• TEXT FOR ANALYSIS:
■ ■ ■ ■

# Spec: Backend synthetic market-data source for local integration testing

**Author:** tele (mobile coordinator side)
**Date:** 2026-04-19
**Target repo:** `/Users/fathoni/Documents/Project/BlockDev/nano-street/backend`
**Branch (proposed):** `feat/synthetic-market-data-source`
**Target PR:** new draft on backend repo, **human-team review** (not CodeRabbit-driven)

---

## Why this exists

Mobile recently merged PR #70 (live-price WebSocket integration, wagmi-charts migration, TradingView-style price-blink). The implementation is sensitive to:

- WebSocket connect / handshake / auth behavior
- Tick cadence (300 ms batched flush in `LivePriceStore`)
- Reconnection + backoff under disconnect
- Market-status messages affecting auto-connect lifecycle
- Per-ticker subscription ref-counting
- Edge cases: stale tick, empty session, high-frequency burst

Currently we cannot exercise any of this on weekends (markets closed → Massive feed silent). Recording / replay isn't enough either — we need the ability to *trigger* specific scenarios on demand (force market-open, drop the connection, push a specific tick).

Mobile-side mocking was rejected because it requires duplicating the backend's WS protocol and message-shaping logic, creating a drift / false-alarm risk that would compound over time.

The backend already has a clean abstraction around the real upstream (`MassiveSubscriptionManager`). Adding a synthetic implementation of the same interface gives us a hermetic test environment with zero drift risk: the real backend code path runs end-to-end, only the lowest layer (data ingest) is mocked.

■ ■ ■ ■

• DATA:

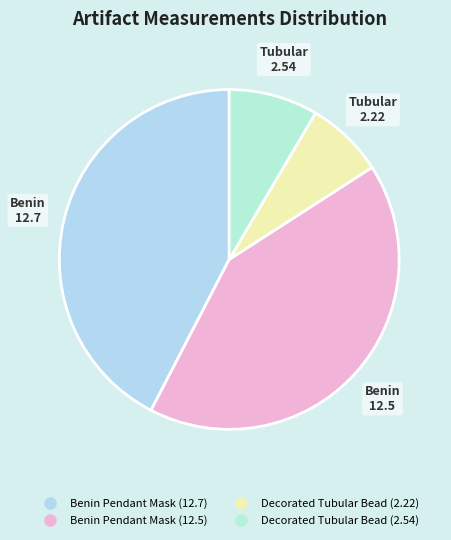

Combined, what portion of the pie is Benin Pendant Mask (12.7) and Decorated Tubular Bead (2.22)?

49.8%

■ ■ ■ ■

Copy everything in the synthetic market-data spec from "## Why this" down to "a specific tick).", word for word. The data above isn't needed here.

• TASK RESULT:
## Why this exists

Mobile recently merged PR #70 (live-price WebSocket integration, wagmi-charts migration, TradingView-style price-blink). The implementation is sensitive to:

- WebSocket connect / handshake / auth behavior
- Tick cadence (300 ms batched flush in `LivePriceStore`)
- Reconnection + backoff under disconnect
- Market-status messages affecting auto-connect lifecycle
- Per-ticker subscription ref-counting
- Edge cases: stale tick, empty session, high-frequency burst

Currently we cannot exercise any of this on weekends (markets closed → Massive feed silent). Recording / replay isn't enough either — we need the ability to *trigger* specific scenarios on demand (force market-open, drop the connection, push a specific tick).